ETF Edge: Prof. Burton Malkiel and Dave Nadig on Sustainable Investing

In talking about ESG and how sustainable investing can be seen as a self-defeating strategy, according to some, there are some concerns that have come within an area that has taken off big this year. Burton Malkiel, professor emeritus of economics at Princeton University and author of “A Random Walk Down Wall Street,” and Dave Nadig, CIO and Director of Research at ETF Trends, assess the state of sustainable investing with CNBC’s Bob Pisani on this week’s “ETF Edge.”

Malkiel clarifies that companies are very complicated, and determining how some manage to fit into a window of parameters when it comes to ESG leads to much disagreement between the raters involved in determining ESG scores.

“When you look at the ETF portfolios that are broad-based, look at the top ten stocks. Are you really going to feel good about owning them?” Malkiel asks.

He points this out, as companies such as Facebook (FB), among others, which reflect issues concerning personal privacy and other factors that play into a certain moral value that should be taken into consideration in the realm of what ESG funds should stand for.

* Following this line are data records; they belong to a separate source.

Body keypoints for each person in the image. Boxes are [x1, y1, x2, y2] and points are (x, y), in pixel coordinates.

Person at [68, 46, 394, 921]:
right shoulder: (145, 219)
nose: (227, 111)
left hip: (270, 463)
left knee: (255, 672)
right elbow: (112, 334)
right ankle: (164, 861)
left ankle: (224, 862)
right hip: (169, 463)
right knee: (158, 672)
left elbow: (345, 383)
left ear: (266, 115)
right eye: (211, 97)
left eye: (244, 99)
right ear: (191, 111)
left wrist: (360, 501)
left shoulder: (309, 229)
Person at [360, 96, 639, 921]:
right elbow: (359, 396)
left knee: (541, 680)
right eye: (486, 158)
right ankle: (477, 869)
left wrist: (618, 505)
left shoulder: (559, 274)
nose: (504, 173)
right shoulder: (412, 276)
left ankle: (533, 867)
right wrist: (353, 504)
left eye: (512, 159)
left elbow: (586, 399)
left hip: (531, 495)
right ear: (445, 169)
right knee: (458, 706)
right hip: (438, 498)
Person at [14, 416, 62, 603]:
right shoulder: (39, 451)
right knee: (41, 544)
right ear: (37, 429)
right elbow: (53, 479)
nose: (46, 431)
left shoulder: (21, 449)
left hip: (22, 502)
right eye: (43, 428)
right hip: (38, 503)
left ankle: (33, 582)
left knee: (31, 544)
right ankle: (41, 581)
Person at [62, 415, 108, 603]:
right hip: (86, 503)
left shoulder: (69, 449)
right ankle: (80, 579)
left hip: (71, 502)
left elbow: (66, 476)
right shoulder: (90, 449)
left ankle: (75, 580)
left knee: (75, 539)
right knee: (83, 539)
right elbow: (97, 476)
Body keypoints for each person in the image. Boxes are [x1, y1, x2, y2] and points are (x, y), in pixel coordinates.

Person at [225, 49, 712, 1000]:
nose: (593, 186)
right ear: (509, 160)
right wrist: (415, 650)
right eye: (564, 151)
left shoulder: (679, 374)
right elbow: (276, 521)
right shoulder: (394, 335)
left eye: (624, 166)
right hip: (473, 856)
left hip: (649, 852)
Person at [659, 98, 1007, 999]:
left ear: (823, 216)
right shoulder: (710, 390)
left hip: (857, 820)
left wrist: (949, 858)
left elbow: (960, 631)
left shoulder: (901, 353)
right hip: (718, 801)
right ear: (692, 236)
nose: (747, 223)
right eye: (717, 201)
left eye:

Watch Dave Nadig and Burton Malkiel Discuss ESG Value:

Malkiel adds, “If you want to be an ESG investor, I say have the core of your portfolio of a broadband index fund. And then, if you want to invest in renewable energies, either buy companies or buy an ETF that’s a pure renewable energy company. But don’t buy a broad-based ETF that is supposedly a great moral way to do good things for everybody and make money because you’re fooling yourself if you’re thinking those companies are all good and you’re going to make more money that way.”

Regarding the right way to look at ESG, Nadig steps in to point out that Malkiel is correct in the idea that people are rarely able to align on what qualifies when it comes to ESG.

Nadig states, “The reality is, you have to go into ESG with your own definition; what is important to you. Certain components of ESG have actually proven to be great risk management metrics. There are whole portfolios that have been very much focused on the ‘G’ in ESG, which have done quite well.”

He states how there is a net positive, and it’s not something to consider giving up. It is coming down to ESG-based considerations for companies to contribute trillions of dollars under proper allocations. To give it up entirely would be like putting oneself in front of a steamroller. Whether or not an investor believes in it, it’s important to keep paying attention.